[Escrever uma crónica mensal é um desafio desassossegador. Implica, desde logo, a escolha de um tema. Um tema em mais de centenas que nos assolam todos os dias. A incessante procura de um princípio lógico e orientador, levou-me a um caminho. Se um desafio é bom, dois serão melhores. Para além do desafio de escrever, desafiei-me a outro: o de ler(mais). O caminho encontrado para esta colaboração com o Açores24 passou por preencher essa lacuna: Decidi ler um livro por mês e a partir da sua análise , onde sempre que possível abordar o paralelismo da minha leitura do mundo contemporâneo.]
O Raul e AMIR
A leitura de uns dias do mês de fevereiro: O predestinado de Natália Correia, em Grandes
Aventuras de um Pequeno Herói( Raul), leva-nos àquele que é o papel de um menino pobre
de um reino faustoso, numa família monoparental e onde o pai, para garantir o sustento,
viaja durante dias. Não é negligência, é a emergência da fome. Nos dias de hoje, é
impensável, e bem, uma criança estar sozinha numa casa dias a fio. Nos dias de hoje, é
expectável,e bem, que as crianças sejam acompanhadas e amadas. Infelizmente na
sociedade do hoje e do tudo o expectável, por vezes, acompanhada o impensável. Por esta
firmeza de princípio as instituições de promoção e proteção das crianças são essenciais. Em
bom tempo foram criadas as Comissões de Proteção de Crianças e Jovens em perigo,
enquadradas na Lei de protecção de crianças e jovens em perigo, em 1999 por António
Guterres, e nos Açores, o Comissariado dos Açores para Infância, em 2016, por Vasco
Cordeiro. Nesta importantíssima tarefa de proteção das nossas crianças Escolas, Câmaras e
Juntas de freguesia deveriam estar muito mais presentes e ativas. O Raul procura mudar o
mundo daquelas que são as injustiças – por essa razão o castanheiro conselheiro o apelidara de predestinado. Amir é filho de um casal sírio. Morreu há dias. É o segundo filho do casal que morre nesta guerra tirana. Como Amir, em dois meses, morreram ou ficaram
gravemente feridas mais de 1000 crianças no conflito na Síria, por média uma em cada hora.

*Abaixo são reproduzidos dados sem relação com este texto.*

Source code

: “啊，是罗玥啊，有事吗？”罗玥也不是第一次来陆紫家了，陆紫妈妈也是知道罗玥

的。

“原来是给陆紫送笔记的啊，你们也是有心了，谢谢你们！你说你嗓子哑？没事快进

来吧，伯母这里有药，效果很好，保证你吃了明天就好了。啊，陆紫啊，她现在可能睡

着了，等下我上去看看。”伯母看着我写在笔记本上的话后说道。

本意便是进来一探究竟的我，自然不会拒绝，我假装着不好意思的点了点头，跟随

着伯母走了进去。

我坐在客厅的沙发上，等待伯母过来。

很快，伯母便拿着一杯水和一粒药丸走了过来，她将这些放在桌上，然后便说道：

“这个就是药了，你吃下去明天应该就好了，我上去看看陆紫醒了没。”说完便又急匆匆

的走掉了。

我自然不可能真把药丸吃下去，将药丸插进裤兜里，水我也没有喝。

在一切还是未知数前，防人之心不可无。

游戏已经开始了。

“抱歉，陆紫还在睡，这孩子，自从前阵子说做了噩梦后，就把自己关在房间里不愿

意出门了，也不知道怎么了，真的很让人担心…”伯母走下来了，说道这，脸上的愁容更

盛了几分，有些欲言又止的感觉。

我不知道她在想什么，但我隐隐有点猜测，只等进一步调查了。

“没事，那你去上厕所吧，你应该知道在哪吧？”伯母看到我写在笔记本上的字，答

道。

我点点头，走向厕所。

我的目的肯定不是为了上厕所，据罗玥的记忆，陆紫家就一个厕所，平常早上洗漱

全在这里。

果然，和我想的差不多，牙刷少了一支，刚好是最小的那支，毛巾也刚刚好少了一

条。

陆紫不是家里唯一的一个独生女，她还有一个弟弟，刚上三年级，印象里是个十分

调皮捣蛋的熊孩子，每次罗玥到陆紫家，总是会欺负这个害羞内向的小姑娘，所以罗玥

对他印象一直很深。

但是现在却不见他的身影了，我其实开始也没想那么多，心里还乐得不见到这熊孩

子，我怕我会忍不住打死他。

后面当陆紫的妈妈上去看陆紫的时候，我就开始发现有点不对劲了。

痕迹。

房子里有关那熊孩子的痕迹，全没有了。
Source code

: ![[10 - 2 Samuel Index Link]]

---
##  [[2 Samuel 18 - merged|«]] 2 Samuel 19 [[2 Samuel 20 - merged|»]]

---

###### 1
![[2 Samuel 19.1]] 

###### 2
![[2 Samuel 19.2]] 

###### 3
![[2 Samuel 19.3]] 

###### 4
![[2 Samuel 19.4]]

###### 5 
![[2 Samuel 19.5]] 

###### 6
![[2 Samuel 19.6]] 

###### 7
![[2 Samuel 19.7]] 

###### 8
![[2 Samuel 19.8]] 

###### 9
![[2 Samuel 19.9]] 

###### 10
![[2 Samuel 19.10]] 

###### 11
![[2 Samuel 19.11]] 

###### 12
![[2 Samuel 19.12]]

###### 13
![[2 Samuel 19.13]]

É esta realidade num mundo onde se fazem minutos de silêncios e tweets perante a morte de crianças nos países do ocidente e um silêncio ensurdecedor perante a carnificina na Síria. É também este o mundo onde a solução apresentada para defender as crianças num espaço que por si só deveria garantir a proteção, é que o seus professores – aqueles que ensinam e preparam para a vida – passem a matar para os poder ensinar; ou perante as milhares de crianças a morrer de fome em África e onde muitas daquelas que escapam estão na rota do tráfico. Um silêncio lúgubre. É tudo muito triste e desproporcional. Da tristeza e da desproporção da distribuição da riqueza, contrário era o desejo de Raul que conseguiu com a sua perseverança, coragem e sentido de justiça ao trazer alegria ao seu povo, libertando-o do rei tirano e distribuindo melhor a riqueza do reino. Neste mundo contemporâneo “Os ricos estão mais ricos e os pobres estão um pouco menos pobres”, note-se que a “porção detida pelos mais ricos (1% da população) cresceu duas vezes mais do que a dos 50% mais pobres, entre 1980 e 2016” – trabalho da World Inequality Lab. Raul foi a voz contra a tirania. A harmonia vivida neste romance contrasta com a opressão vivida em diferentes locais do mundo contemporâneo e onde o fosso entre ricos e pobres aumenta. Este menino Raul, num belo romance infantil , “ensina o papel das crianças a tornarem melhor o mundo de amanhã”. Amir e tantas outras crianças nunca terão essa oportunidade. Roubaram-lhes.